Extract provided:
(begin)
The following example illustrates a SUBPS instruction using XMM0 and XMM1 as operands. The four single-precision floats in XMM1 are subtracted from those in XMM0, and the result is placed into XMM0.

Figure 23
Table 22
Mnemonic | Meaning | Operands | Instruction Set |
|---|---|---|---|
DIVPD | Divide packed doubles | [xmm], [xmm/mem128] | SSE2 |
VDIVPD | Divide packed doubles | [xmm], [xmm], [xmm/mem128] | AVX |
VDIVPD | Divide packed doubles | [ymm], [ymm], [ymm/mem256] | AVX |
DIVPS | Divide packed singles | [xmm], [xmm/mem128] | SSE |
VDIVPS | Divide packed singles | [xmm], [xmm], [xmm/mem128] | AVX |
VDIVPS | Divide packed singles | [ymm], [ymm], [ymm/mem256] | AVX |
DIVSD | Divide scalar double | [xmm], [xmm/mem64] | SSE2 |
VDIVSD | Divide scalar double | [xmm], [xmm], [xmm/mem64] | AVX |
DIVSS | Divide scalar single | [xmm], [xmm/mem32] | SSE |
VDIVSS | Divide scalar single | [xmm], [xmm], [xmm/mem32] | AVX |
The division instructions divide elements in one register or memory by the corresponding elements in another. The two-operand versions divide the values in the first operand by the corresponding values in the second, and store the results in the first. The three-operand versions divide the elements in the second operand by those in the third and store the results in the first operand.
(end)
Based on the extract on SIMD arithmetic instructions, explain in one to three sentences how the two-operand and three-operand division instructions differ in which values are divided and where the results are stored.

Dataset rows:
(begin)
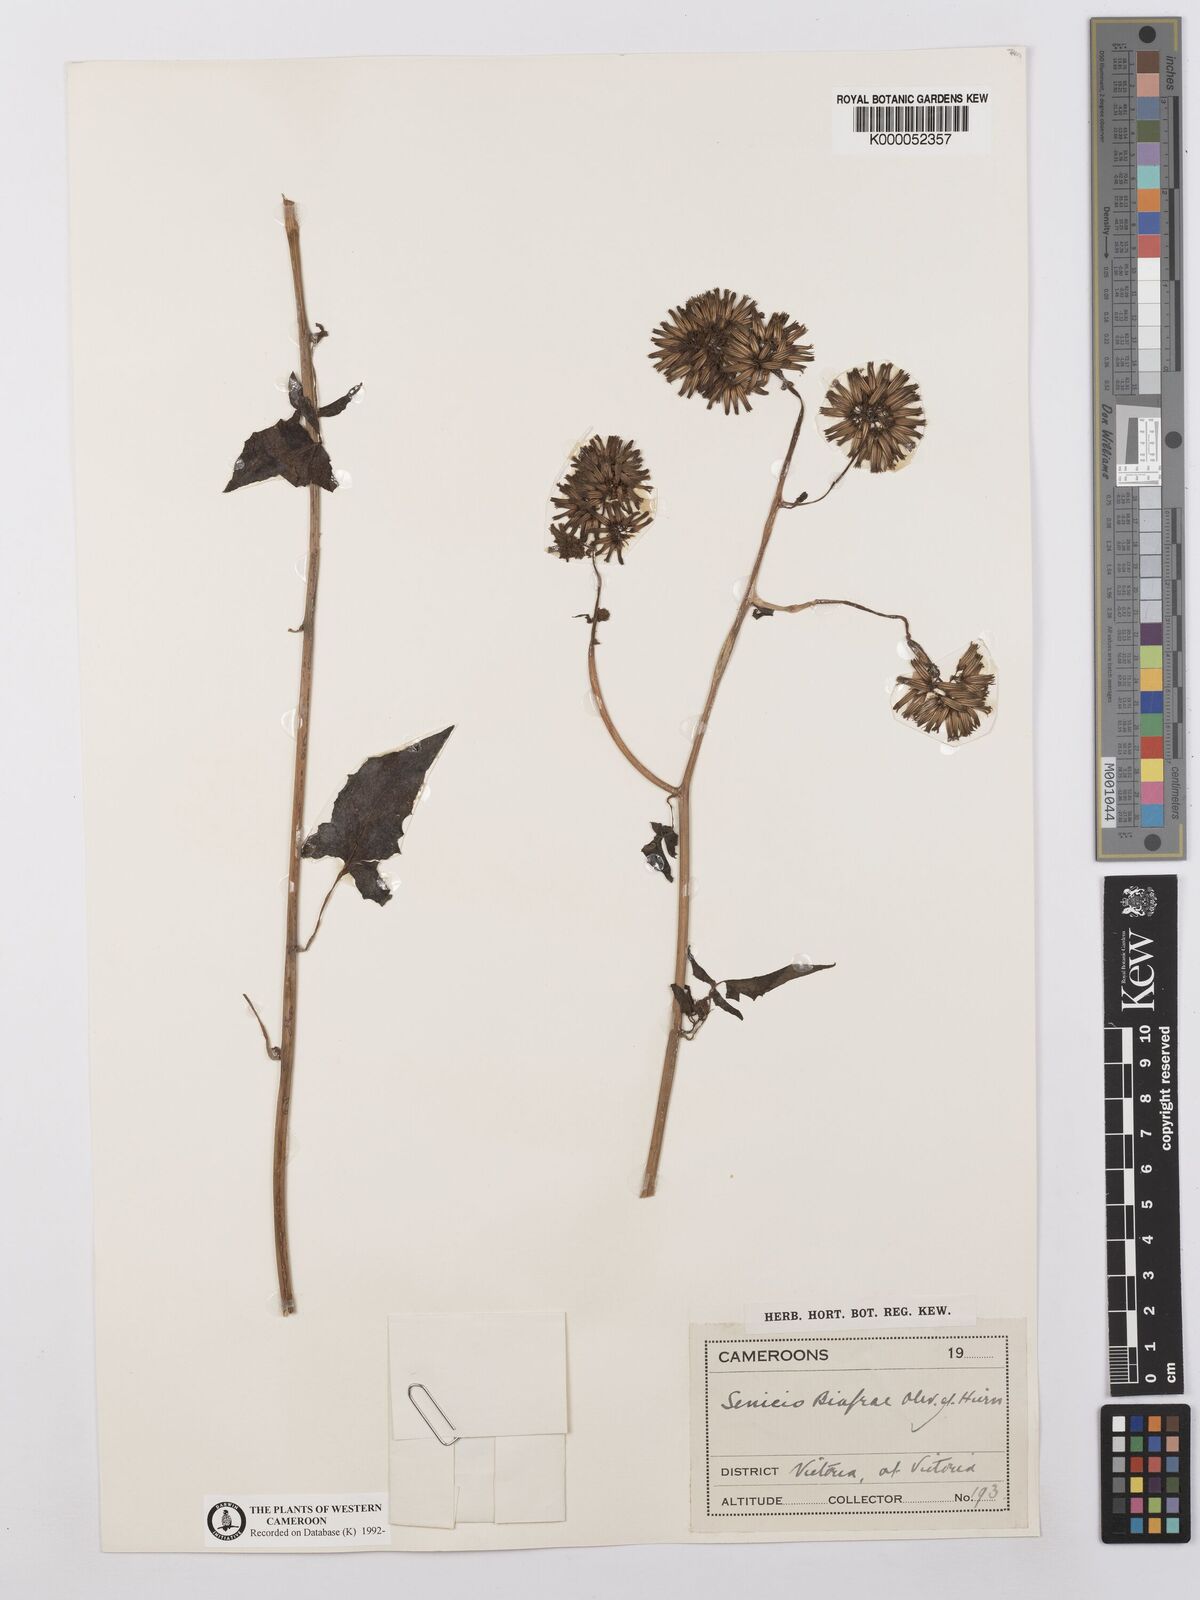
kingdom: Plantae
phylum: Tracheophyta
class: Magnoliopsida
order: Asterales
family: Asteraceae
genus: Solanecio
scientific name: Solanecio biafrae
(end)
(begin)
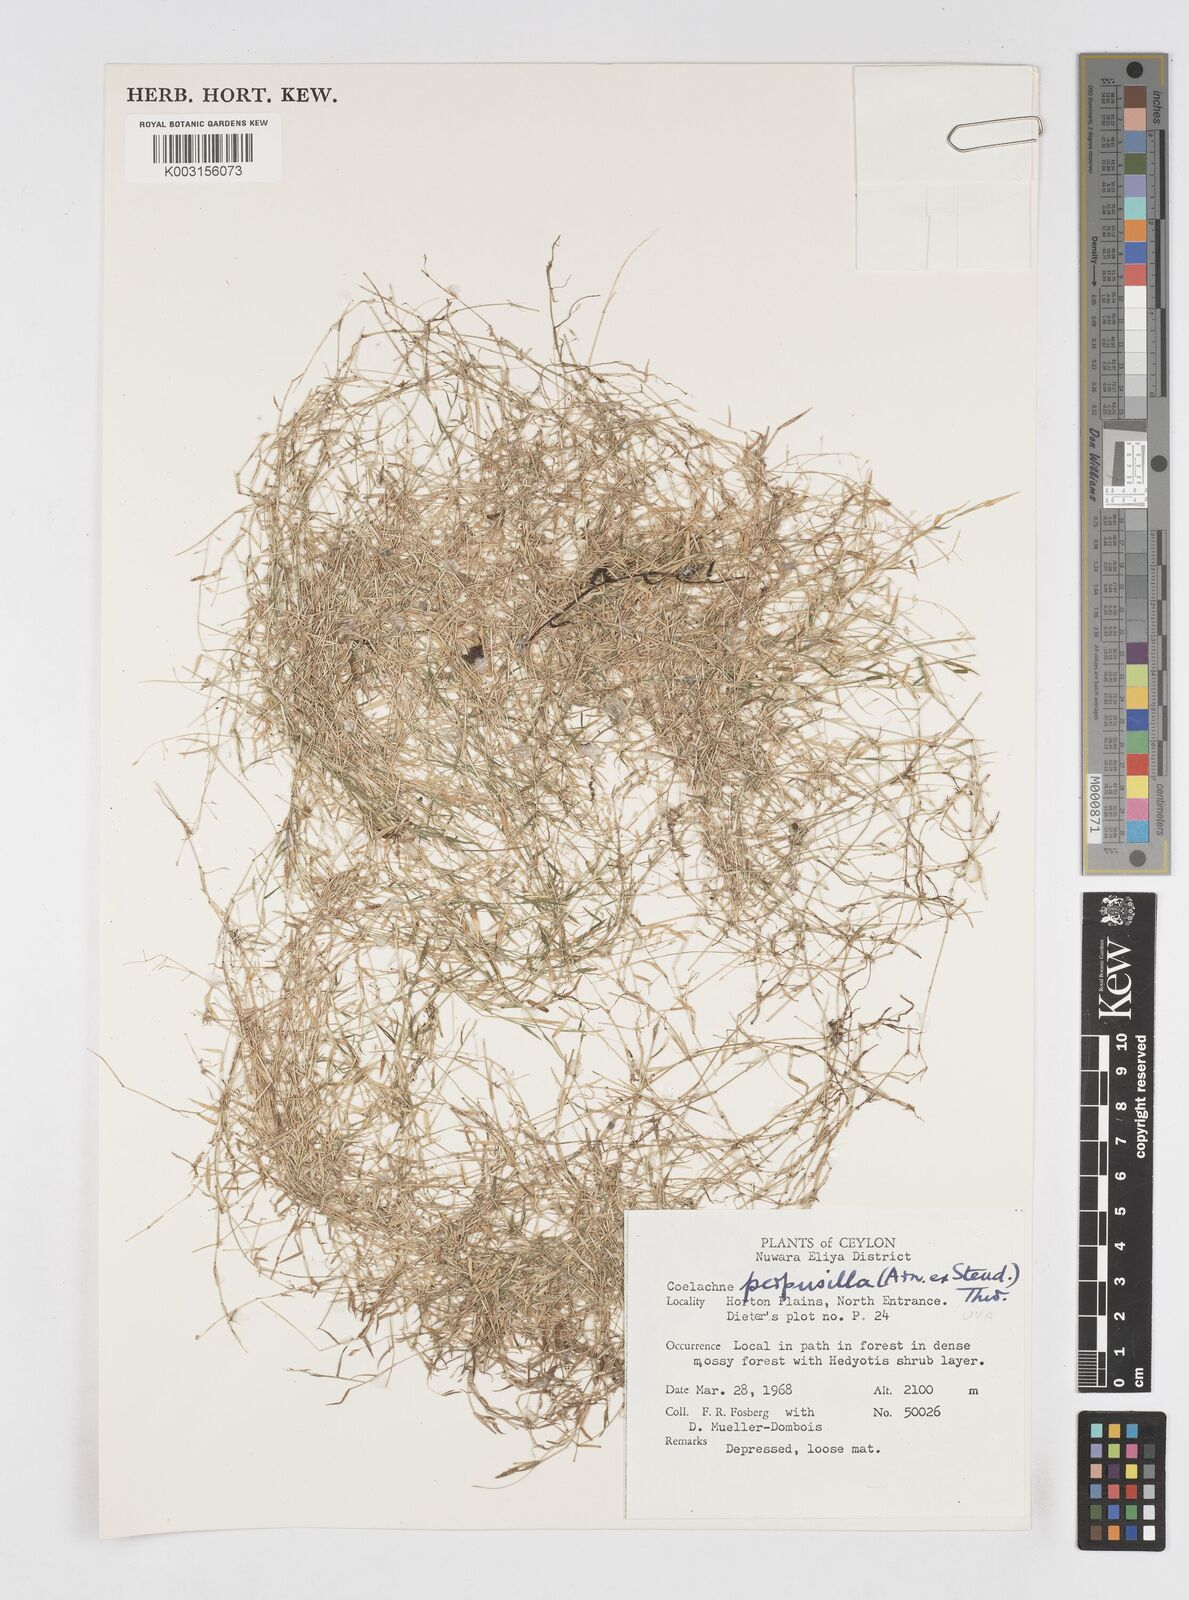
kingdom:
(end)
The completed task: The two-operand versions divide the values in the first operand by the corresponding values in the second and store the results in the first operand. The three-operand versions divide the elements in the second operand by those in the third and store the results in the first operand.